Sonuçta 2023 yılında bu hedefin gerçekleşmesinin mümkün olmadığı ayan beyan ortada.
Ayrıca hangi ekonomi politikasıyla, modeliyle bu vaadini gerçekleştirecek? Nasıl bir mucize gerçekleşecek?
Enflasyon resmen yüzde 62, ülkemizde her üç kişiden biri işsiz durumda. Ülke her geçen gün yoksullaşıyor, yoksunlaşıyor. 4 yılda 11 milyon vatandaş devlete muhtaç hale gelmiş. Gökyüzünden dolu yağar gibi Beştepe’den vatandaşın tepesine zam üstüne zam yağıyor.
Sayın Erdoğan “Yüksek enflasyon ve fahiş fiyat artışları sadece bizim sorunumuz değil, Avrupa ülkelerinin çoğu bu durumla karşı karşıya” diyor.
Hangi Avrupa ülkesinde enflasyon oranı yüzde 62? Evet, enflasyon, fiyat artışları Avrupa ülkelerinin de sorunu ama Avrupa ülkelerinin enflasyonu dert ettikleri oranla Türkiye aynı durumda mı?
Evet, Almanya’da enflasyon 32 yılın zirvesinde. Almanya hükümeti enflasyonla mücadele ediyor, peki mücadele ettiği oran ne: Yüzde 5.1
TÜİK’in altın makasının kesip biçtiği oran ile enflasyon yüzde 62, Sayın Erdoğan “Vatandaşı enflasyona ezdirmeyecek bir yöntemle bu zor dönemden çıkacağız” diyor. (6 Nisan)
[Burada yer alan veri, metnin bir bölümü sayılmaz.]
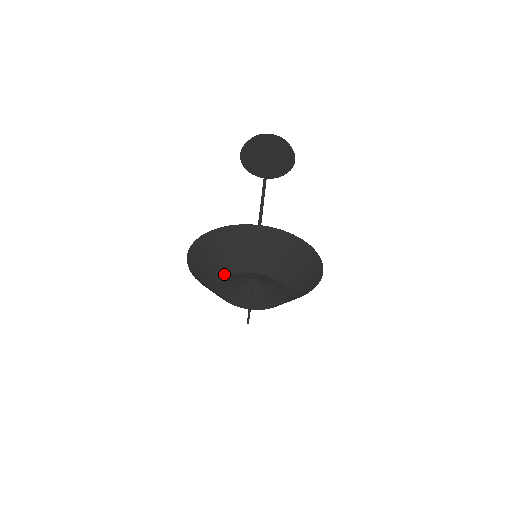
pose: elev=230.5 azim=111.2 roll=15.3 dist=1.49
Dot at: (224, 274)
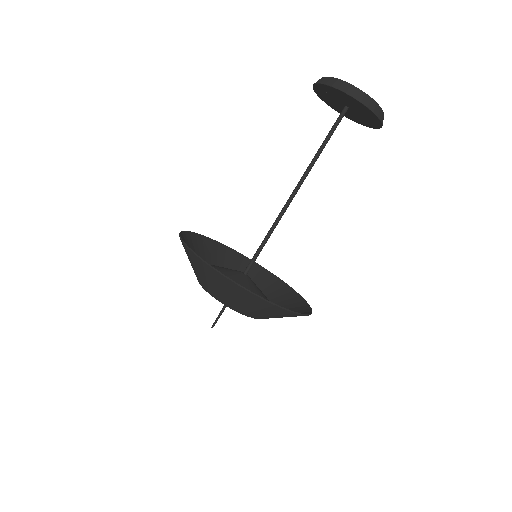
Dot at: (201, 285)
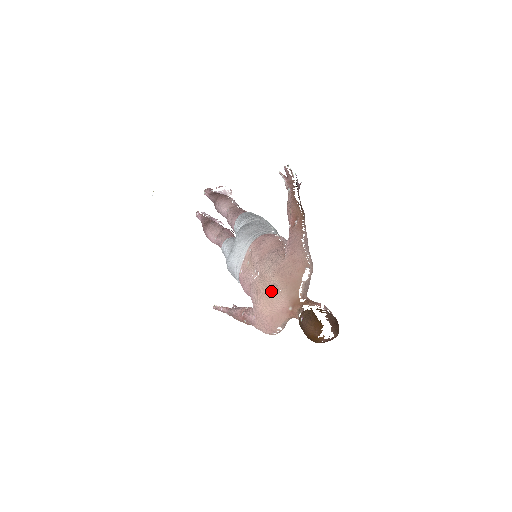
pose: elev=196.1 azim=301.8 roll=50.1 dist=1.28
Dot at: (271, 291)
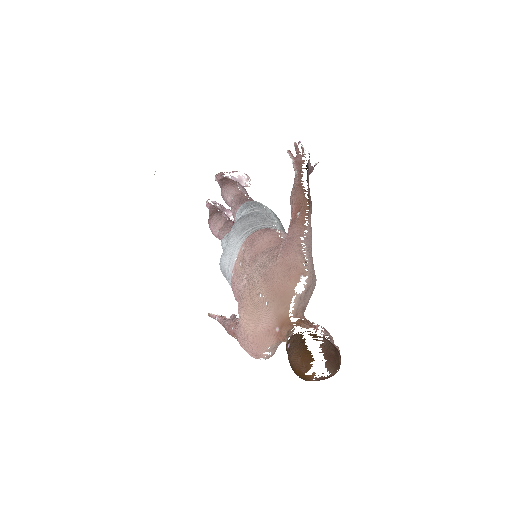
Dot at: (256, 304)
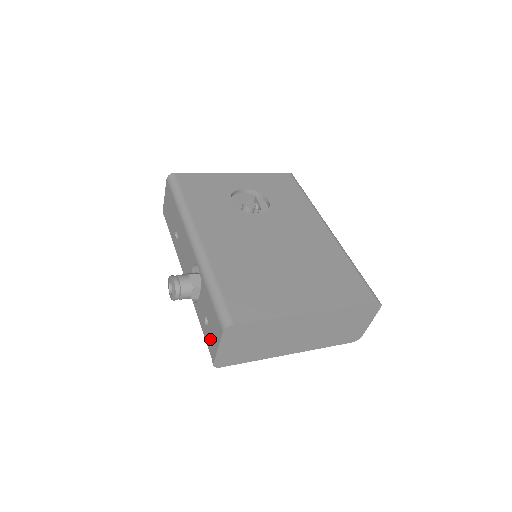
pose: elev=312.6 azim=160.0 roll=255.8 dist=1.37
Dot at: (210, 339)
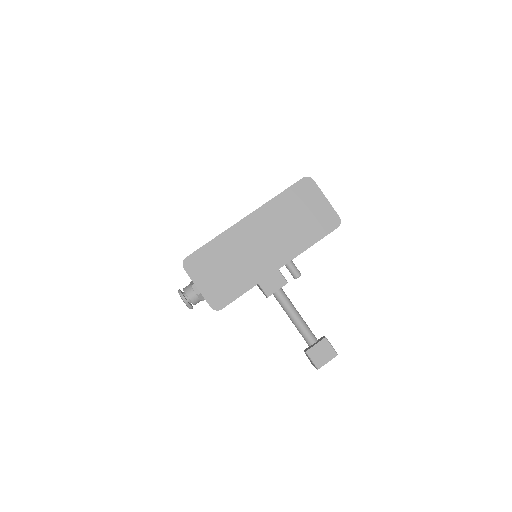
Dot at: occluded
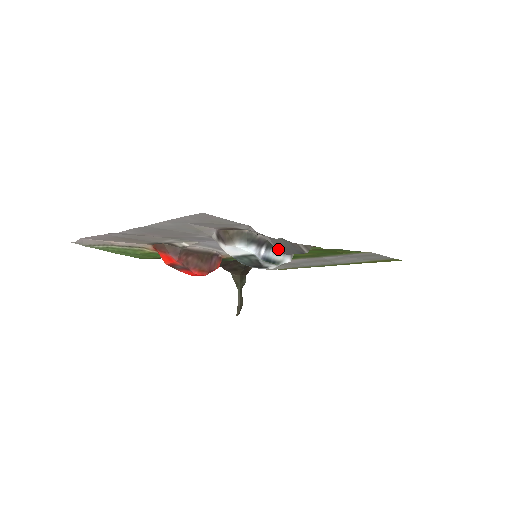
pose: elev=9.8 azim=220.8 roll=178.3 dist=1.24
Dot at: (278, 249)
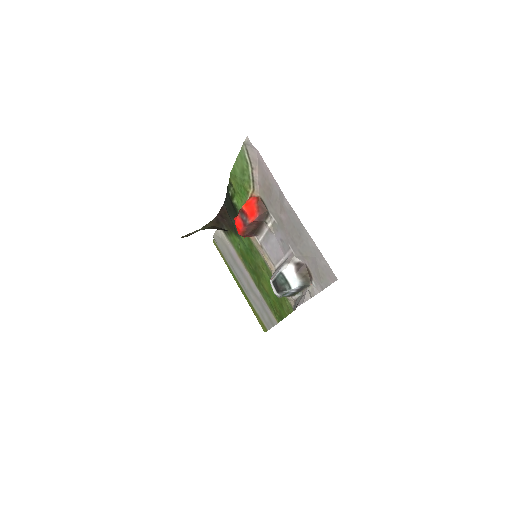
Dot at: occluded
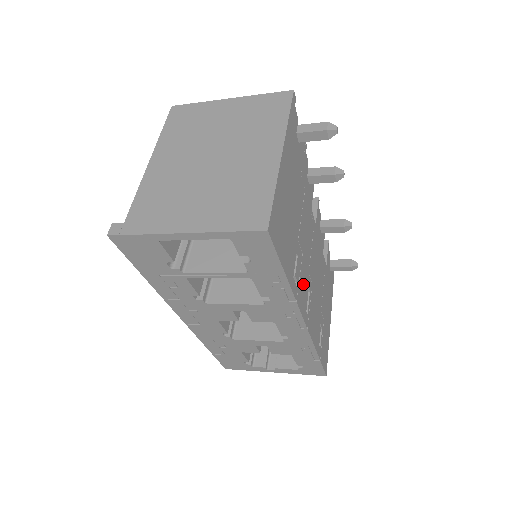
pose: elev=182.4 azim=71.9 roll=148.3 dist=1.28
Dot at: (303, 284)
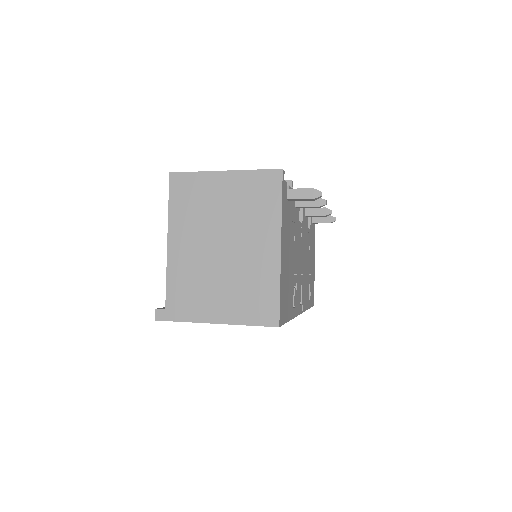
Dot at: (298, 293)
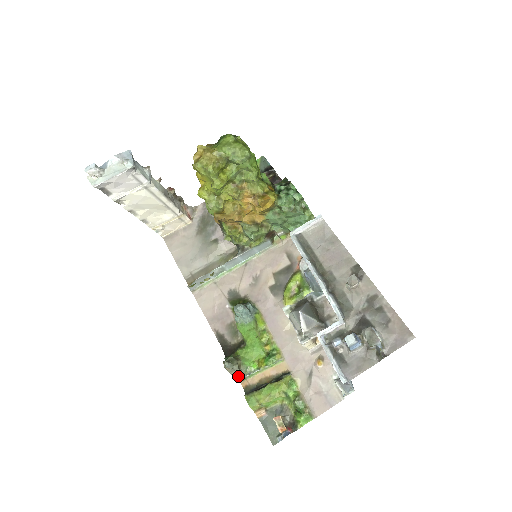
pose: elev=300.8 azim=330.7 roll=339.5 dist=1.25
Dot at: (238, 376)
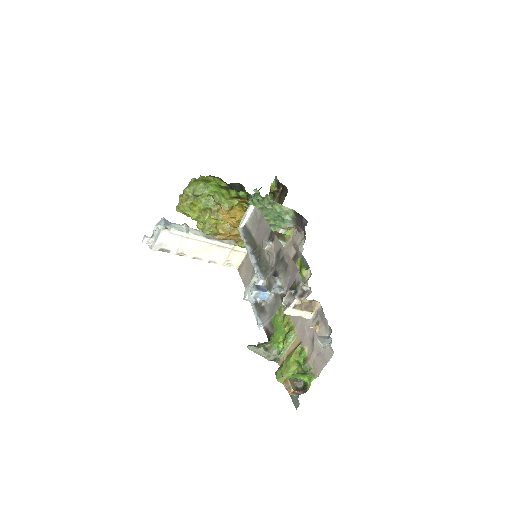
Dot at: (269, 357)
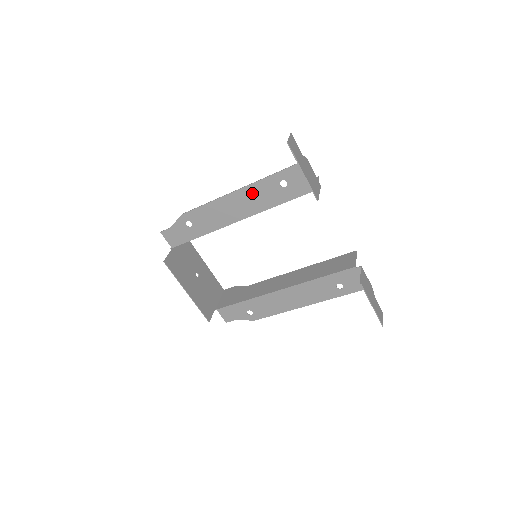
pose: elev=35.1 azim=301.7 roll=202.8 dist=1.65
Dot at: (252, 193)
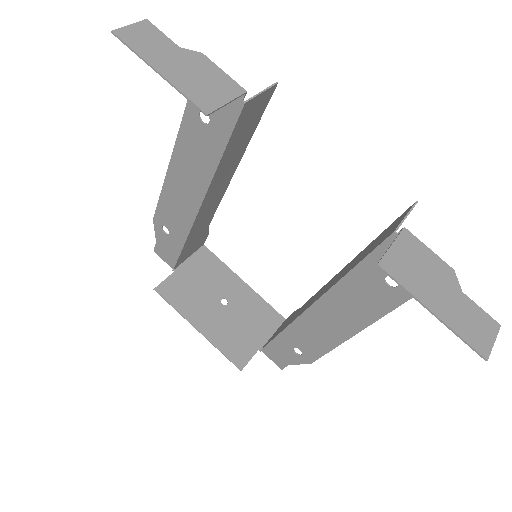
Dot at: (186, 154)
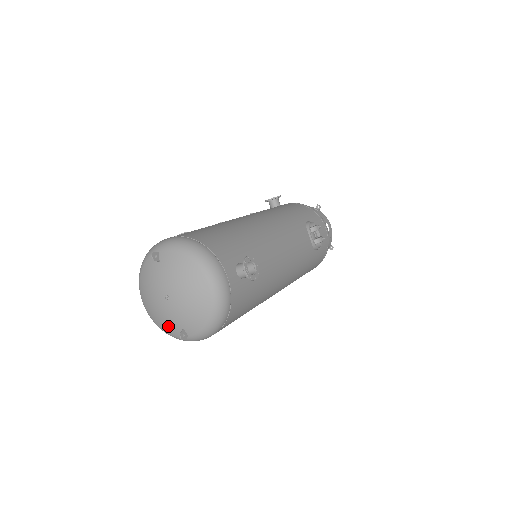
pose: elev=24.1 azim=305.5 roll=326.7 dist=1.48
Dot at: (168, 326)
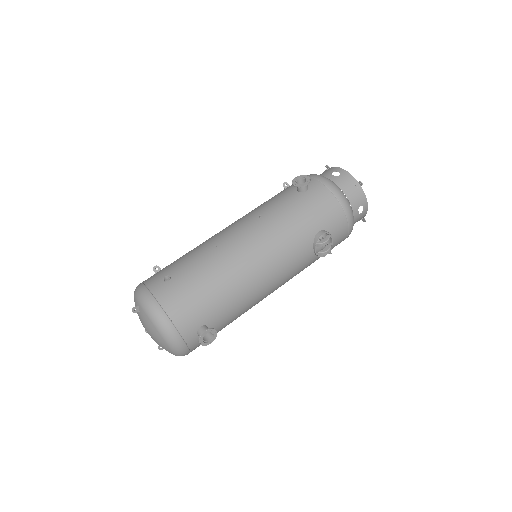
Dot at: occluded
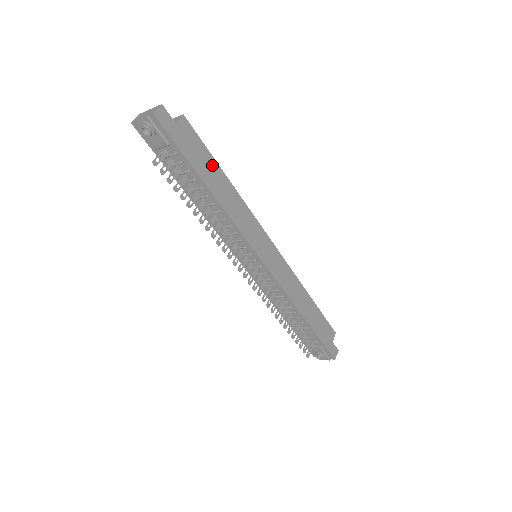
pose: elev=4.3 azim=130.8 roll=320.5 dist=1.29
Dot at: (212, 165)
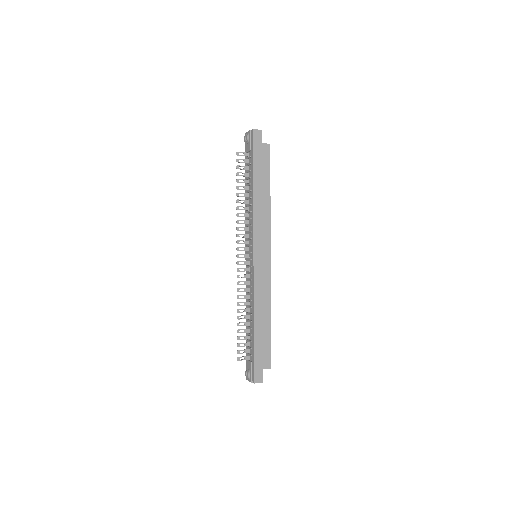
Dot at: (266, 178)
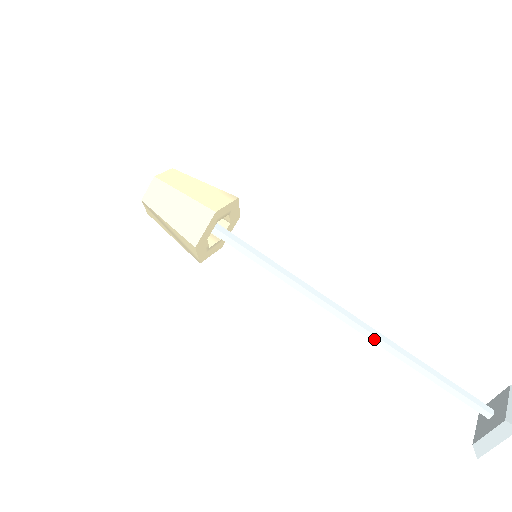
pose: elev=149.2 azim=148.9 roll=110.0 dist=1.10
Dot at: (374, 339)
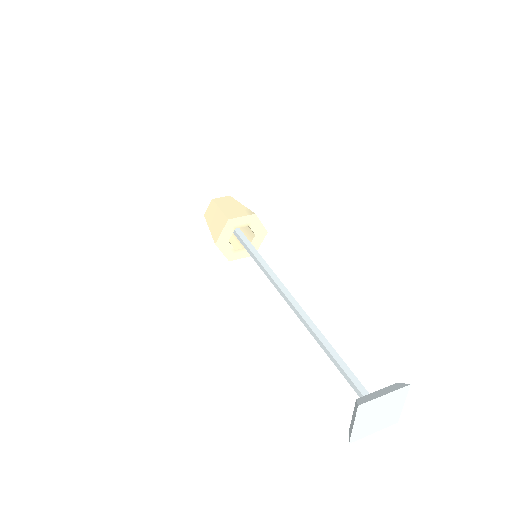
Dot at: (305, 324)
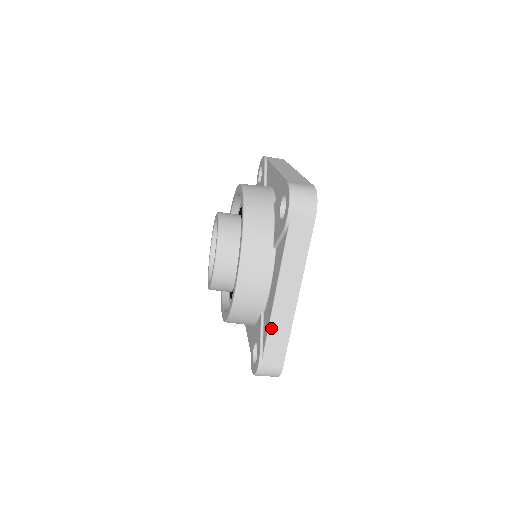
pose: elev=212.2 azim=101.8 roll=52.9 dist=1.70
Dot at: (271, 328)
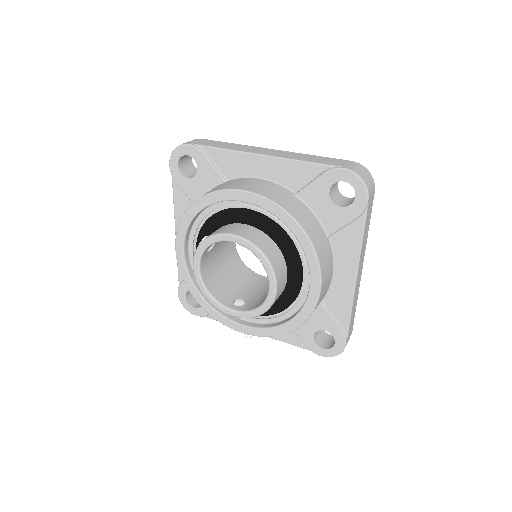
Dot at: (353, 307)
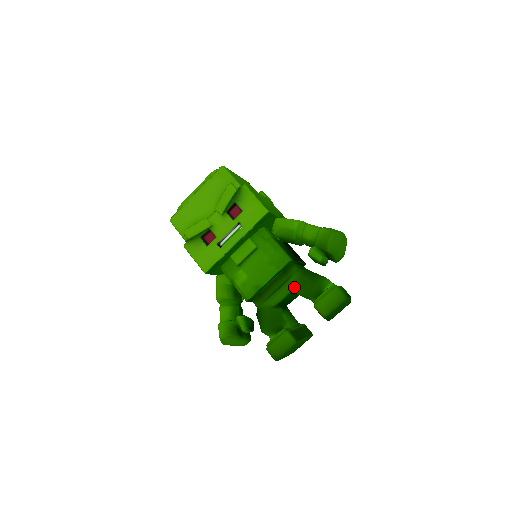
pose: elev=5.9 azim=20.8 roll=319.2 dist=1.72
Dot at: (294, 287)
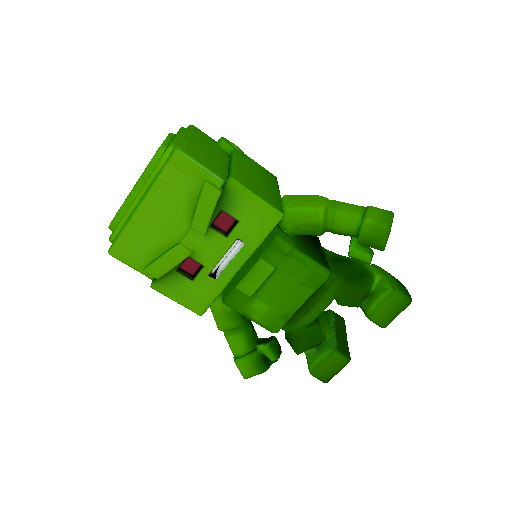
Dot at: (334, 298)
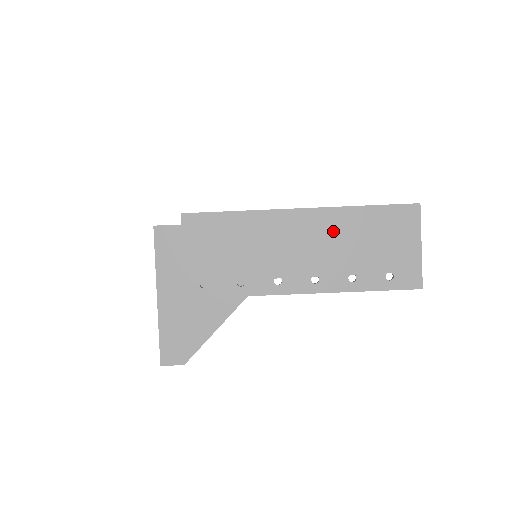
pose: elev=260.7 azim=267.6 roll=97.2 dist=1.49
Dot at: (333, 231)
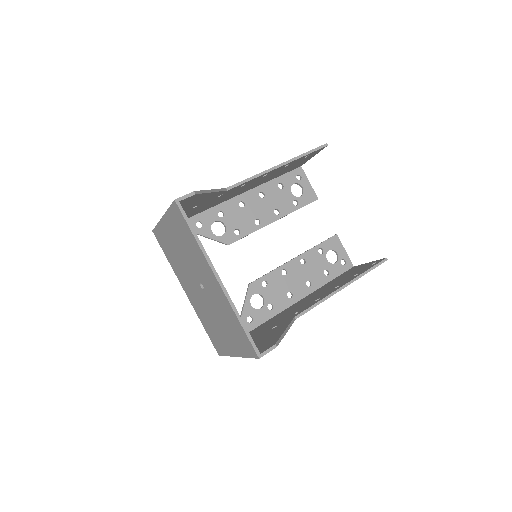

Bu nasıl olacak? Vatandaş enflasyonun altında kaldı, nefes alamıyor? Daha ne olursa enflasyonun vatandaşı ezdiğini kabul edecek iktidar?
***
Cumhurbaşkanlığı hükümet sistemi ile ‘ekonomik büyümenin ivme kazanacağını’, ‘istikrarın kalıcı hale geleceğini’, ‘işsizlik oranının düşeceğini’, ‘istihdamın artacağını’, ‘Türkiye dünyanın en büyük 10 ekonomisinden biri olacağını’, “üretimin ve istihdamın güçleneceğini”, “enflasyonun sıfırlanacağını”, “yoksulluğun biteceğini” söyleyen, vaat eden, propagandasını yapan Cumhurbaşkanı Erdoğan ve partisinin bütün bu vaatleri gerçekleştirecek bir ekonomi modeline, yol haritasının ve kadroya sahip olması gerekir/gerekirdi değil mi?
2018 seçim sürecinde CB sisteminin propagandasını yapan, A’dan Z’ye faydalarını anlatan Cumhurbaşkanı Erdoğan’ın seçim sürecinde “Türkiye ekonomisine ivme kazandıracak, ekonomi politikamız işte budur, ekonomik istikrarı sağlayacak ekonomi modelimiz işte budur” diyen bir açıklaması var mı?
Sayın Erdoğan tek bir şey söyledi: “24’ünde bu kardeşinize yetkiyi, ondan sonra faizle, şunla bunla nasıl uğraşılır göreceksiniz…”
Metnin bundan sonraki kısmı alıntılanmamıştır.